Loads and runs the QNN context binary produced by the Ultralytics QNN export (an *_qnn.onnx file inside a _qnn_model directory) using ONNX Runtime with the QNN Execution Provider plugin (onnxruntime-qnn). Inference runs on Qualcomm Snapdragon devices (Android, Windows on Snapdragon, or Qualcomm Linux boards) via the HTP (NPU) backend.
Methods
| Name | Description |
|---|---|
forward | Run inference on the Qualcomm QNN runtime. |
load_model | Load a QNN context-binary model with ONNX Runtime's QNN Execution Provider plugin. |
ultralytics.nn.backends.qnn.QNNBackend.forward
def forward(self, im: torch.Tensor) -> listRun inference on the Qualcomm QNN runtime.
Args
| Name | Type | Description | Default |
|---|---|---|---|
im | torch.Tensor | Input image tensor in BCHW format, normalized to [0, 1]. | required |
Returns
| Type | Description |
|---|---|
list | Model predictions as a list of output arrays. |
Source code in ultralytics/nn/backends/qnn.py
def forward(self, im: torch.Tensor) -> list:
"""Run inference on the Qualcomm QNN runtime.
Args:
im (torch.Tensor): Input image tensor in BCHW format, normalized to [0, 1].
Returns:
(list): Model predictions as a list of output arrays.
"""
return self.session.run(self.output_names, {self.session.get_inputs()[0].name: im.cpu().numpy()}) ultralytics.nn.backends.qnn.QNNBackend.load_model
def load_model(self, weight: str | Path) -> NoneLoad a QNN context-binary model with ONNX Runtime's QNN Execution Provider plugin.
Args
| Name | Type | Description | Default |
|---|---|---|---|
weight | `str | Path` | Path to the *_qnn.onnx file or the _qnn_model directory containing it. |
Raises
| Type | Description |
|---|---|
OSError | If the QNN Execution Provider cannot be registered (e.g. not on Snapdragon hardware). |
Source code in ultralytics/nn/backends/qnn.py
def load_model(self, weight: str | Path) -> None:
"""Load a QNN context-binary model with ONNX Runtime's QNN Execution Provider plugin.
Args:
weight (str | Path): Path to the `*_qnn.onnx` file or the `_qnn_model` directory containing it.
Raises:
OSError: If the QNN Execution Provider cannot be registered (e.g. not on Snapdragon hardware).
"""
check_requirements("onnxruntime-qnn")
import onnxruntime
from ultralytics.utils.export.qnn import qnn_library_paths
w = Path(weight)
onnx_file = w if w.is_file() else next(w.rglob("*_qnn.onnx"))

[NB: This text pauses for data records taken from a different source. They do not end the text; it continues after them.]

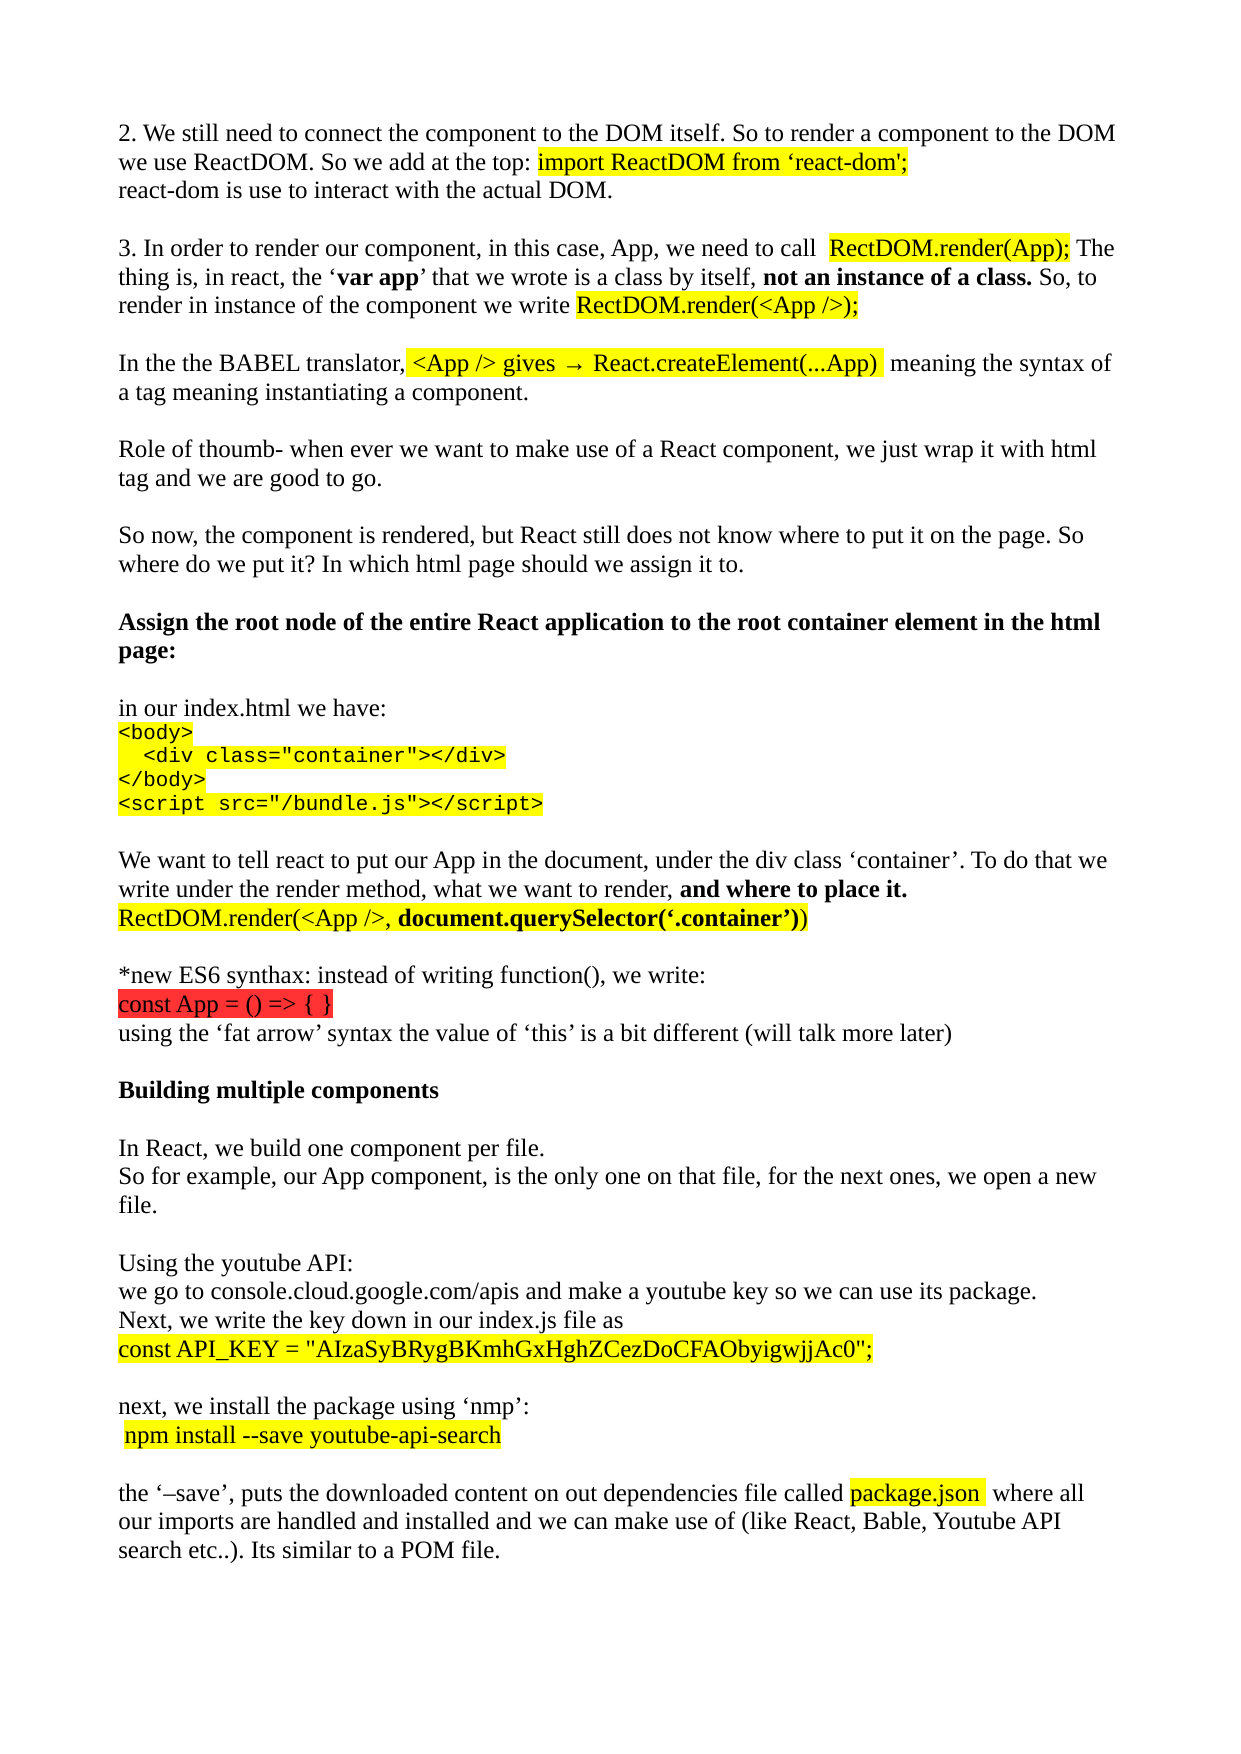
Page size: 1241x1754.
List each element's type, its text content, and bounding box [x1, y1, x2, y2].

text RectDOM.render(<App />, document.querySelector(‘.container’)) [118, 903, 1122, 931]
text Next, we write the key down in our index.js file as [118, 1305, 1122, 1334]
text In React, we build one component per file. [118, 1133, 1122, 1161]
text Using the youtube API: [118, 1248, 1122, 1276]
text Role of thoumb- when ever we want to make use of a React component, we just wrap it with html tag and we are good to go. [118, 434, 1122, 492]
text <body> [118, 722, 1122, 746]
text in our index.html we have: [118, 693, 1122, 722]
text We want to tell react to put our App in the document, under the div class ‘container’. To do that we write under the render method, what we want to render, and where to place it. [118, 845, 1122, 903]
text In the the BABEL translator, <App /> gives → React.createElement(...App) meaning the syntax of a tag meaning instantiating a component. [118, 348, 1122, 406]
text Building multiple components [118, 1075, 1122, 1104]
text *new ES6 synthax: instead of writing function(), we write: [118, 960, 1122, 989]
text Assign the root node of the entire React application to the root container element in the html page: [118, 607, 1122, 664]
text So now, the component is rendered, but React still does not know where to put it on the page. So where do we put it? In which html page should we assign it to. [118, 521, 1122, 578]
text const API_KEY = "AIzaSyBRygBKmhGxHghZCezDoCFAObyigwjjAc0"; [118, 1334, 1122, 1363]
text using the ‘fat arrow’ syntax the value of ‘this’ is a bit different (will talk more later) [118, 1018, 1122, 1046]
text react-dom is use to interact with the actual DOM. [118, 176, 1122, 204]
text npm install --save youtube-api-search [118, 1420, 1122, 1449]
text next, we install the package using ‘nmp’: [118, 1391, 1122, 1420]
text 2. We still need to connect the component to the DOM itself. So to render a component to the DOM we use ReactDOM. So we add at the top: import ReactDOM from ‘react-dom'; [118, 118, 1122, 176]
text const App = () => { } [118, 989, 1122, 1018]
text </body> [118, 769, 1122, 793]
text <script src="/bundle.js"></script> [118, 793, 1122, 816]
text So for example, our App component, is the only one on that file, for the next ones, we open a new file. [118, 1161, 1122, 1219]
text we go to console.cloud.google.com/apis and make a youtube key so we can use its package. [118, 1276, 1122, 1305]
text <div class="container"></div> [118, 746, 1122, 769]
text the ‘–save’, puts the downloaded content on out dependencies file called package.json where all our imports are handled and installed and we can make use of (like React, Bable, Youtube API search etc..). Its similar to a POM file. [118, 1478, 1122, 1564]
text 3. In order to render our component, in this case, App, we need to call RectDOM.render(App); The thing is, in react, the ‘var app’ that we wrote is a class by itself, not an instance of a class. So, to render in instance of the component we write RectDOM.render(<App />); [118, 233, 1122, 319]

LOGGER.info(f"Loading {onnx_file} for Qualcomm QNN inference...")
# Register the QNN EP (libraries resolved from the plugin helper or the onnxruntime/capi bundle) and select it
ep_name = "QNNExecutionProvider"
ep_library, htp_backend = qnn_library_paths()
onnxruntime.register_execution_provider_library(ep_name, ep_library)
devices = [d for d in onnxruntime.get_ep_devices() if d.ep_name == ep_name]
if not devices:
raise OSError(
"QNN Execution Provider registered but no QNN devices were found. Run on a Qualcomm Snapdragon device "
"with 'onnxruntime-qnn' installed."
)
options = onnxruntime.SessionOptions()
options.add_provider_for_devices(devices, {"backend_path": htp_backend})
self.session = onnxruntime.InferenceSession(str(onnx_file), sess_options=options)
self.output_names = [x.name for x in self.session.get_outputs()]
# Load metadata saved alongside the model during export
metadata_file = onnx_file.parent / "metadata.yaml"
if metadata_file.exists():
self.apply_metadata(YAML.load(metadata_file))